Жарит полуденное солнце. Высоко в небе на недвижных крыльях парит широкими кругами канюк. Над полями плывут невидимыми, но приторно-густыми облаками ароматы цветущих растений. В знойных травах стрекочут неумолчные кузнечики. А мы втроем, вооружившись фотоаппаратами, «охотимся», каждый за своим сюжетом — очень нужным для дела и в то же время захватывающе интересным.
Я, например, стою на коленях на луговинке, что внутри колка, и, нацелившись видоискателем на лист земляники, терпеливо жду. Листик не простой: кто-то с краю вырезал очень аккуратные и одинаковые овалы, и один кружочек поменьше — тоже очень правильный. Меня немилосердно едят комары, струйки пота норовят забраться в глаза.
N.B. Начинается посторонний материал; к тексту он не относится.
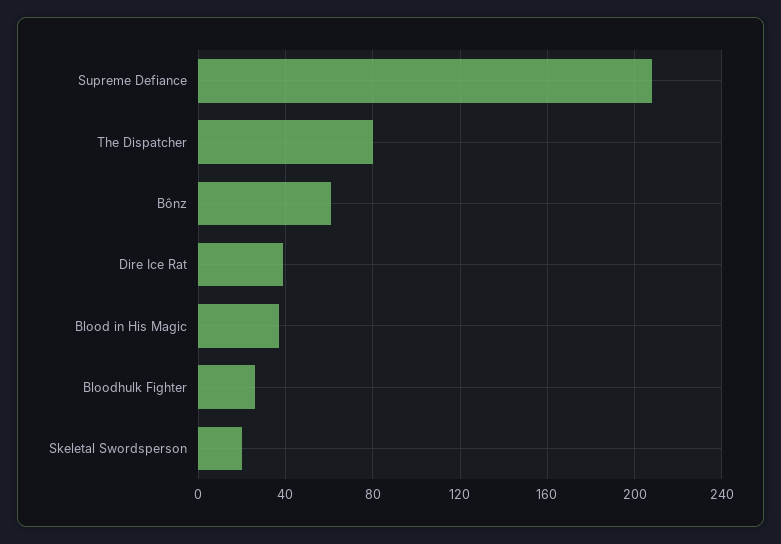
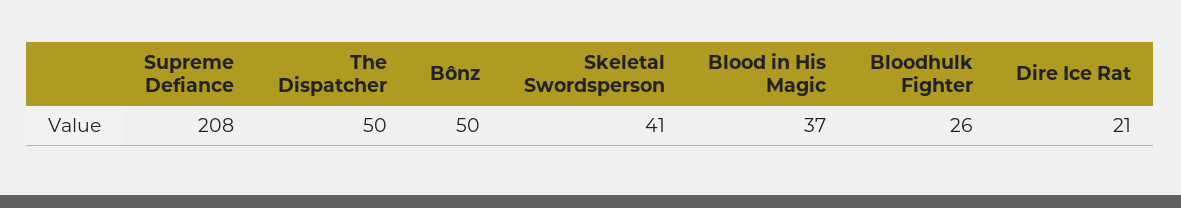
  {
    "Supreme Defiance": 208,
-   "The Dispatcher": 80,
+   "The Dispatcher": 50,
-   "Bônz": 60,
+   "Bônz": 50,
-   "Dire Ice Rat": 40,
+   "Dire Ice Rat": 21,
    "Blood in His Magic": 37,
    "Bloodhulk Fighter": 26,
-   "Skeletal Swordsperson": 20
+   "Skeletal Swordsperson": 41
  }

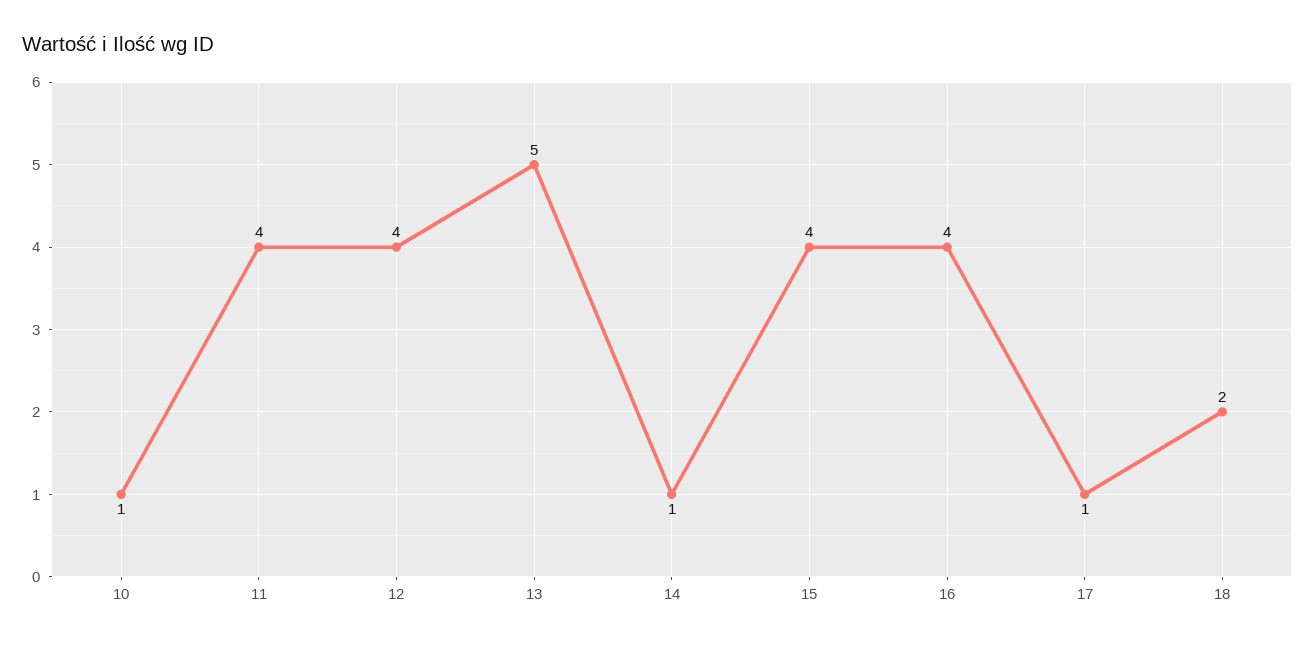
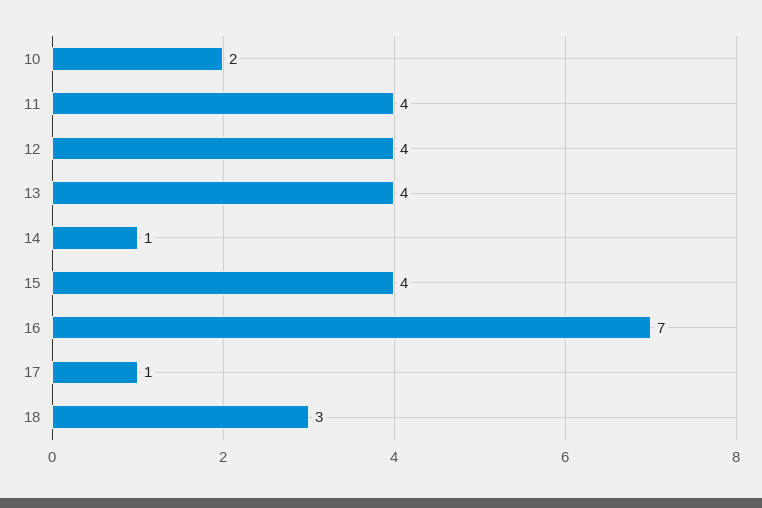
  {
-   "10": 1,
+   "10": 2,
    "11": 4,
    "12": 4,
-   "13": 5,
+   "13": 4,
    "14": 1,
    "15": 4,
-   "16": 4,
+   "16": 7,
    "17": 1,
-   "18": 2
+   "18": 3
  }

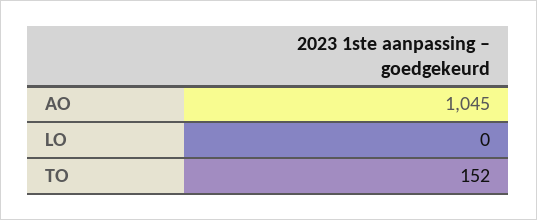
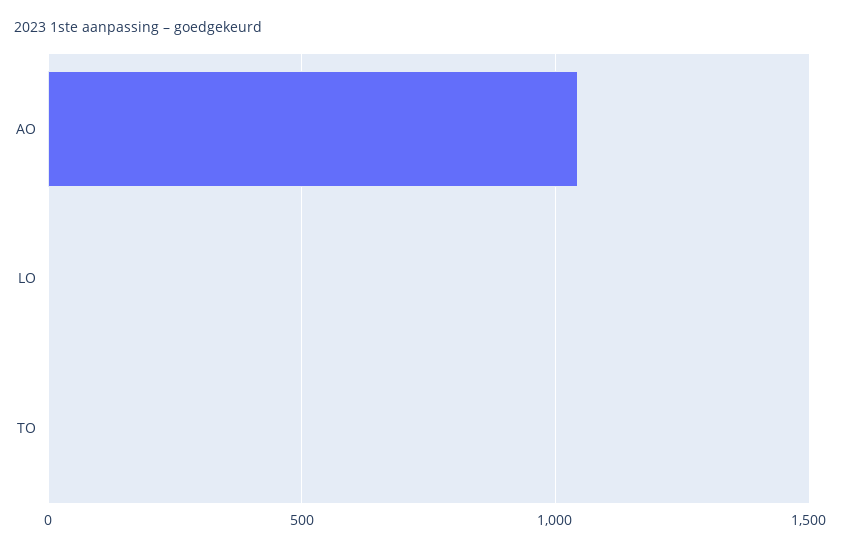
  {
    "AO": 1045,
    "LO": 0,
-   "TO": 152
+   "TO": 0
  }

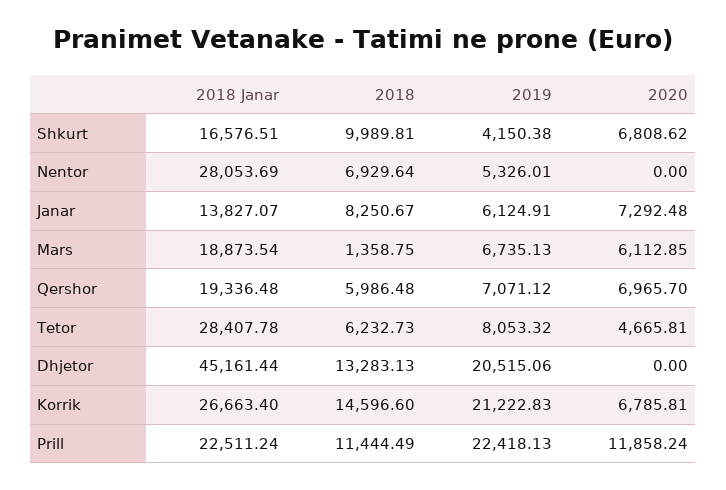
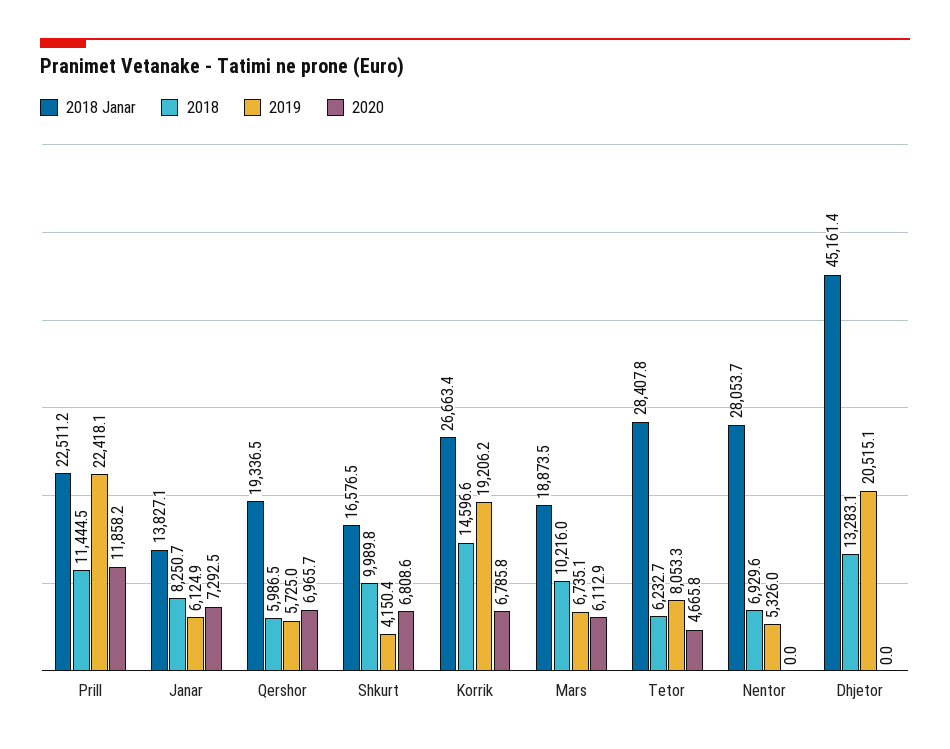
  {
    "2018 Janar": {
      "Shkurt": 16576.51,
      "Nentor": 28053.69,
      "Janar": 13827.07,
      "Mars": 18873.54,
      "Qershor": 19336.48,
      "Tetor": 28407.78,
      "Dhjetor": 45161.44,
      "Korrik": 26663.4,
      "Prill": 22511.24
    },
    "2018": {
      "Shkurt": 9989.81,
      "Nentor": 6929.64,
      "Janar": 8250.67,
-     "Mars": 1358.75,
+     "Mars": 10216,
      "Qershor": 5986.48,
      "Tetor": 6232.73,
      "Dhjetor": 13283.13,
      "Korrik": 14596.6,
      "Prill": 11444.49
    },
    "2019": {
      "Shkurt": 4150.38,
      "Nentor": 5326.01,
      "Janar": 6124.91,
      "Mars": 6735.13,
-     "Qershor": 7071.12,
+     "Qershor": 5725,
      "Tetor": 8053.32,
      "Dhjetor": 20515.06,
-     "Korrik": 21222.83,
+     "Korrik": 19206.2,
      "Prill": 22418.13
    },
    "2020": {
      "Shkurt": 6808.62,
      "Nentor": 0,
      "Janar": 7292.48,
      "Mars": 6112.85,
      "Qershor": 6965.7,
      "Tetor": 4665.81,
      "Dhjetor": 0,
      "Korrik": 6785.81,
      "Prill": 11858.24
    }
  }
Но вот в поле зрения появилась серая пчелка, села на лист, нашла еще нетронутое место и, быстро-быстро работая жвалами, выстригает из листика овал. Я хорошо вижу, как, задрав конец брюшка, пчелка ведет им по внутренней поверхности вырезки: это чтоб не нарушить размер. Быстро взводя затвор, щелкаю кадр за кадром.
Секунд через восемь работа закончена: овальчик вырезан, насекомое, держащее его всеми шестью лапками, падает вниз (а я едва успеваю нажать затвор), но тут же взмывает вверх и летит в сторону наших устройств, краснеющих за леском.
Здесь — Сергей, тоже с фотоаппаратом. Он навел его на концы бумажных трубок — великое множество их упаковано нами в круглые обоймы, которые вложены в большие треугольные укрытия. Здесь — гудение и толчея: сотни таких же пчелок то вылезают из трубок и уносятся вдаль, то затаскивают в них зеленые овальчики и кружки, то влезают в леток без листа, но с необычным грузом на брюшке: весь низ его облеплен желтой, белой, а то и лиловой цветочной пыльцой. Проверив что-то в глубине трубки, пчела выползает, разворачивается и снова исчезает в туннеле — уже брюшком вперед. Через четверть минуты низ брюшка чист, и неутомимая труженица снова уносится вдаль... Эти интереснейшие картины Сергей также едва успевает запечатлевать на фотопленке.